シナプス後藤です。

最近、「新規事業を構築する」というテーマのワークショップ型研修が増えています。
新規事業開発ワークショップ研修

新規事業構築のポイントは幾つかあります。幾つかありますが、初期段階の難しさは「テーマ設定」ですね。
新規事業を考える場合、特に大きな事業規模を期待する場合、世の中が大きな課題を抱えている必要があります。

新規事業のテーマを扱っていると良く出てくるのが、自動車、携帯電話、食、医療、ですが、これらはどれも事業規模が大きくなることが多いです。
自動車、携帯電話は完成品の数が大きいので、部品一個当たりの単価が安くても最終的に台数が出るため大きな市場になります。また、食はほぼすべての人に関係しますし、医療も「要らない」と考える人が少ないのに加えて、参入してしまえば比較的利益率の高い業界になるので魅力に感じるわけです。

業界はどこでもチャンスはあるのですが、間違いやすいのが、「業界のメインストリームで勝負しようとする」ことです。
例えば、今、自動車業界はコストダウンとEV化が大きなテーマです。ここで、
・提供する商品を安くして事業を拡大する
・電池の容量を拡大する
と言うようなテーマは出やすいのですが、大体上手く行きません。上手く行かない理由は二つあり、
1) あらゆるプレイヤーが指向している領域なので競争が厳しすぎる
2) 出来そうなことであればその企業が既に取り組んでいるはず
だからです。

それよりも、「解決されない困ったこと」、つまり「不」(不満、不安、不便、不都合、等)を解消することを考えた方が良いと思います。上記の「業界のメインストリーム」は解決されない困った事ではなく、「時間の問題で解決されてしまう、そこそこ困っていること」、だと思うのです。

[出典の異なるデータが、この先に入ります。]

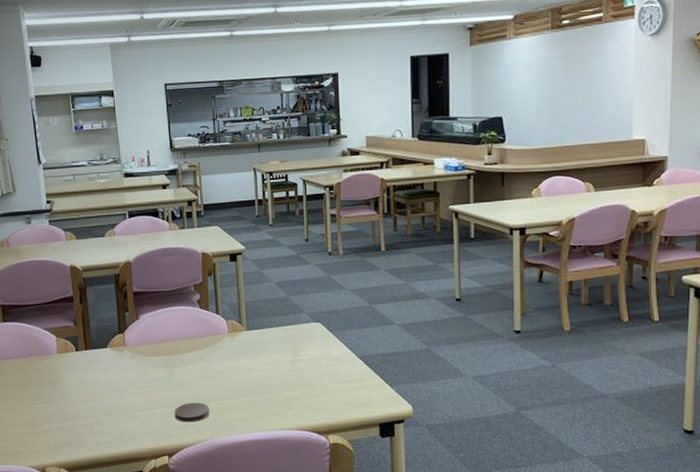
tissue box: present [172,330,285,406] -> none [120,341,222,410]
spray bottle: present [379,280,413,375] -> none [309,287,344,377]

だから、世界を変えるほどのイノベーションは、メインストリ−ムを考えるのではなく、違うところを考える必要があります。それには、顧客の困り事を探しに行く必要があります。例えば自動車の困り事を考えたければ、自動車を運転しているところを見る、自分で運転してみることで「困ったこと」を探すのが良いのではないでしょうか。


顧客が「安くして欲しい」と言うから、コストダウンできる事業を考える、と言うのはあくまで短絡的だし、他社が値引きしたら、更に値引きをしなければならなくなります。

新規事業を考える際には、「メインストリームではないところ」を探す、これが効率のよい考え方でしょうね。